## Brief
Your task is to extract the lines from the one holding "Using lxml to get data from website." through the end of the material. Set them down exactly and add nothing.

## Material for this task
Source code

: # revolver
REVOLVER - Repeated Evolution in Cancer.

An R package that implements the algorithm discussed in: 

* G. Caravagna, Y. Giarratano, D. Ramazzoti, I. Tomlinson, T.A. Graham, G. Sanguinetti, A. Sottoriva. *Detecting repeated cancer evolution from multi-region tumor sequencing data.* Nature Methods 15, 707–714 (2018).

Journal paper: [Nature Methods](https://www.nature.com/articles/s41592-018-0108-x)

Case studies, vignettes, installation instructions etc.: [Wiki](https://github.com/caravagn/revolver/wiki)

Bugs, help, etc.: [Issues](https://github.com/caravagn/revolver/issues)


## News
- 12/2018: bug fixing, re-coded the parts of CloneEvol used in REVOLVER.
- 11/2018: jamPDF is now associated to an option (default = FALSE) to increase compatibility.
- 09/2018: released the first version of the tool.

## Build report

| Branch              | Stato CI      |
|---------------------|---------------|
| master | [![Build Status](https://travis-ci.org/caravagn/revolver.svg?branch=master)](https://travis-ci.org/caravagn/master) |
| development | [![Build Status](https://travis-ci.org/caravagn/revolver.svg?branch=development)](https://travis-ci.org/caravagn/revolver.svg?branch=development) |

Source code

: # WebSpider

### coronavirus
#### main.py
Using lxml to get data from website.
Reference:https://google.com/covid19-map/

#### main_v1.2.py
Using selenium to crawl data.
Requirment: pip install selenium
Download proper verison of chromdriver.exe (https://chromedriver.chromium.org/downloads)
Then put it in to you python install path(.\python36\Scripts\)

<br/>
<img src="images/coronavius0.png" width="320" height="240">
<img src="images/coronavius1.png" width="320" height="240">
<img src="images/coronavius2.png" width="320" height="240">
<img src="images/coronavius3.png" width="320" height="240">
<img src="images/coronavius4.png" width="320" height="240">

## Result of this task
Using lxml to get data from website.
Reference:https://google.com/covid19-map/

#### main_v1.2.py
Using selenium to crawl data.
Requirment: pip install selenium
Download proper verison of chromdriver.exe (https://chromedriver.chromium.org/downloads)
Then put it in to you python install path(.\python36\Scripts\)

<br/>
<img src="images/coronavius0.png" width="320" height="240">
<img src="images/coronavius1.png" width="320" height="240">
<img src="images/coronavius2.png" width="320" height="240">
<img src="images/coronavius3.png" width="320" height="240">
<img src="images/coronavius4.png" width="320" height="240">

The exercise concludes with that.